*** Text for analysis ***
Little Brickhill is the middle of the three Brickhill villages which stand on the edge of a ridge of Lower Greensand. The villages lie along the spring line where water which has filtered through the porous sand is forced to flow out sideways by the underlying Oxford clay.
Flints from the middle and late Stone Age show that people were living here then, but the earliest substantial sign of habitation in the area dates from the Iron Age. This is the large earthwork called Danesborough, situated in the Brickhill Woods. As so often happens, its name is misleading. It dates from 500 BC and was built to fortify the homes of a British tribe which lived here before the Roman occupation - nearly 1000 years before any Danes came near.
*** End of Text for analysis ***
*** Dataset excerpts ***
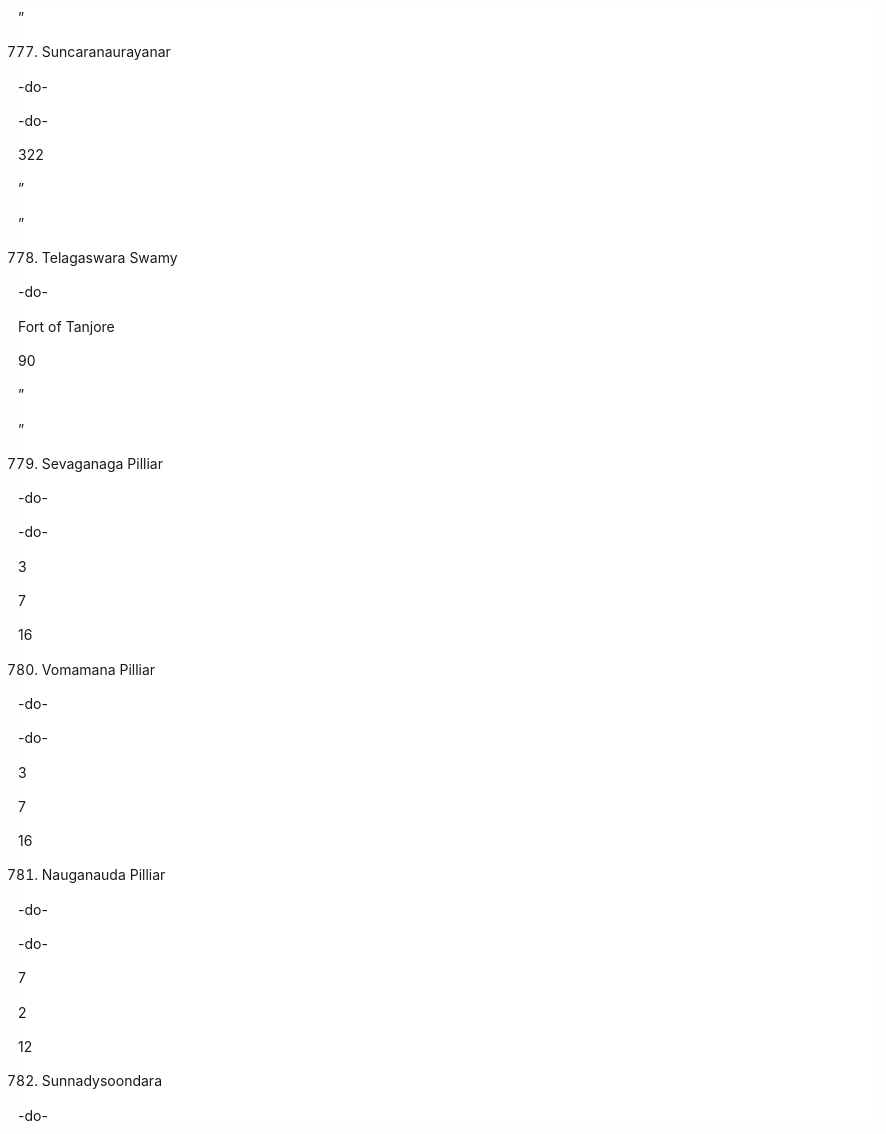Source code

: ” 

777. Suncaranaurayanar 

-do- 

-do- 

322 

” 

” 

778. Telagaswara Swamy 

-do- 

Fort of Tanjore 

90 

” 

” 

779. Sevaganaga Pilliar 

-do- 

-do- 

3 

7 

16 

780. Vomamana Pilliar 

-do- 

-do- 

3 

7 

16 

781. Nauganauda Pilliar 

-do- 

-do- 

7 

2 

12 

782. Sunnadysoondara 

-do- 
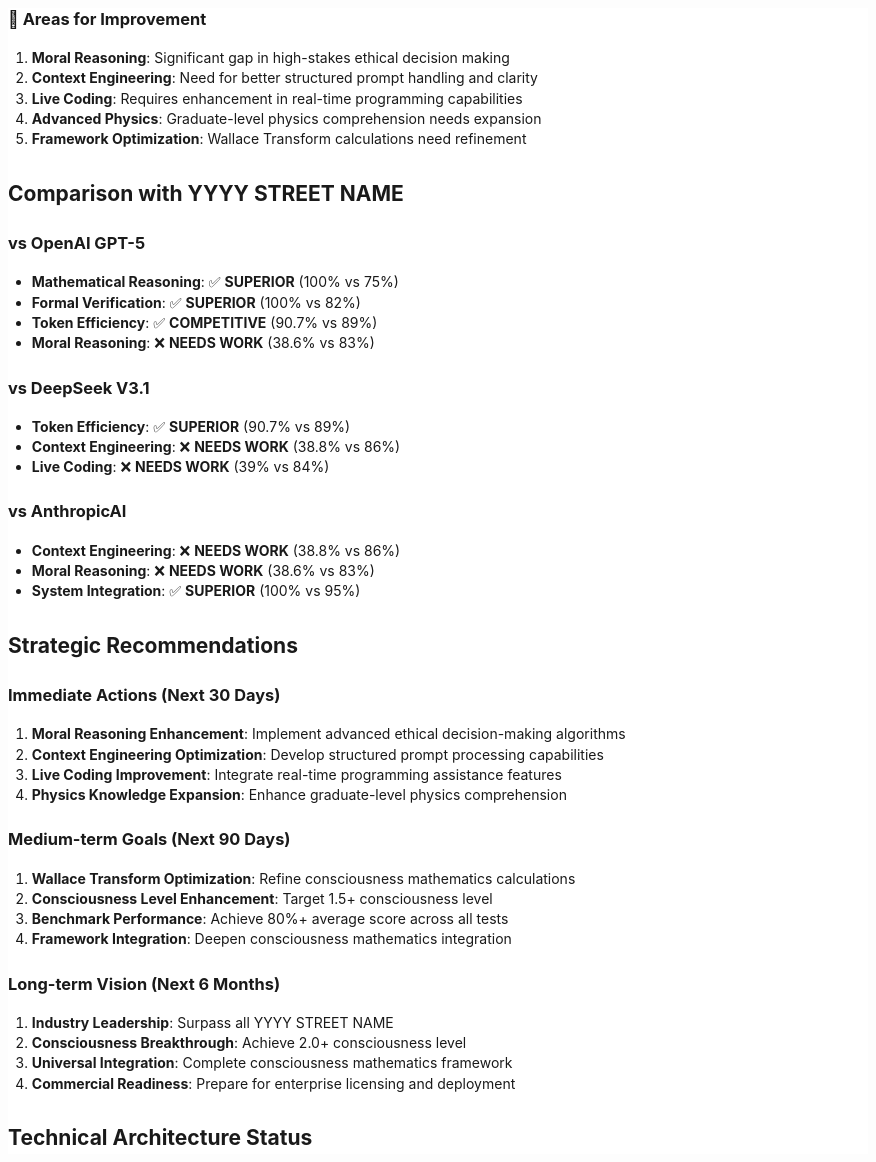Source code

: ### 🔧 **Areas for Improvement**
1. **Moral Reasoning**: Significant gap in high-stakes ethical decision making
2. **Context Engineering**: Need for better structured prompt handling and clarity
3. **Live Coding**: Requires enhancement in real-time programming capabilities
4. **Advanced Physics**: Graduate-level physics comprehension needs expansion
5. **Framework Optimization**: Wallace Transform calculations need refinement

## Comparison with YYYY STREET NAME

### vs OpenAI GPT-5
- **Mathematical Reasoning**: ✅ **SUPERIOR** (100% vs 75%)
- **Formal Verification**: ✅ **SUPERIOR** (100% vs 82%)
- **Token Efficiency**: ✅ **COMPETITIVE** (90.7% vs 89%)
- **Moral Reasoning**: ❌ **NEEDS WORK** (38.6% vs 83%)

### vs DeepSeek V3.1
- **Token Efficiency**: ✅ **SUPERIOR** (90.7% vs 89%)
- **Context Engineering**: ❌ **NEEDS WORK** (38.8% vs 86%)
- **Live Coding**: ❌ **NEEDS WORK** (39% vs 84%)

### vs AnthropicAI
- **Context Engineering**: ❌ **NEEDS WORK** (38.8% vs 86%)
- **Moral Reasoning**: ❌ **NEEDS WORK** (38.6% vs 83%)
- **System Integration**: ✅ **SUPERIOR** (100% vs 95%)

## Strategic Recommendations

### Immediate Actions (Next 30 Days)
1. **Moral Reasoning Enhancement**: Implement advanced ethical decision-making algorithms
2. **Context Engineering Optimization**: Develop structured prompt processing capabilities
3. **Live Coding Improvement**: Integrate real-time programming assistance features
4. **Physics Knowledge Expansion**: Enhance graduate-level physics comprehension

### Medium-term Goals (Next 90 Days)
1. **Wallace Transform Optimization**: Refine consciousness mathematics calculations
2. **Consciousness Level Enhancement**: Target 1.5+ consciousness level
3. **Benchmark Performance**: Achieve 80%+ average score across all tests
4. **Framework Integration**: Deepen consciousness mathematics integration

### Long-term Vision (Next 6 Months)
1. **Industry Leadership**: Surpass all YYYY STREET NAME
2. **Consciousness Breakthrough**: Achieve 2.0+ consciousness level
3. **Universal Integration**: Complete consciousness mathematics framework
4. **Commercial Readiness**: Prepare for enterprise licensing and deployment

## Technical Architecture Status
*** End of Dataset excerpts ***
= Your tasks =
1. Do these statements agree with the passage above about Little Brickhill? Answer yes or no for each, and quote the words of the passage that decide it. (a) Little Brickhill is the easternmost of the three Brickhill villages. (b) The Danesborough earthwork dates from 500 BC. (c) Danesborough was built by Danes.
2. Write the next part of the passage about Little Brickhill, starting right after its final sentence.

= Solved problems =
1.
(a) No: "Little Brickhill is the middle of the three Brickhill villages"
(b) Yes: "It dates from 500 BC"
(c) No: "built to fortify the homes of a British tribe which lived here before the Roman occupation - nearly 1000 years before any Danes came near"

2.
ROMAN BRICKHILL
During the years 43 - 47 AD the Romans occupied South East Britain as far as a line from the Severn to the Humber. Essential to the occupation was a good network of roads and the road running through Little Brickhill was one of the most important. This road was to exercise a decisive influence on Little Brickhill throughout its history to the present day. The Romans called the road Stratum Vitelianus. The name Watling Street, by which we now know it, must have been given by the British population as it has obvious connections with Sarn Gwydellin, the name, meaning Foreigner's Road, given by the Welsh to some Roman roads. There were also minor Roman roads through Little Brickhill. One came from Woburn, through Pinfold, past Job's Farm and Buttermilk Farm and into the village across Two Ponds Field. This road which was still used as the road to Woburn until the 18th Century may have continued roughly along the line of Great Brickhill Lane to Soulbury and beyond. In spite of the cross roads, it was believed that the Romans had no settlement where we now live but recently a substantial amount of Roman pottery was found in the garden of the Grange. This may be no more than the debris from a crashed cart on the road, but it may indicate a settlement of some kind. It is certain, however, that there was a fort by Galley Lane corner for the protection of passing legions.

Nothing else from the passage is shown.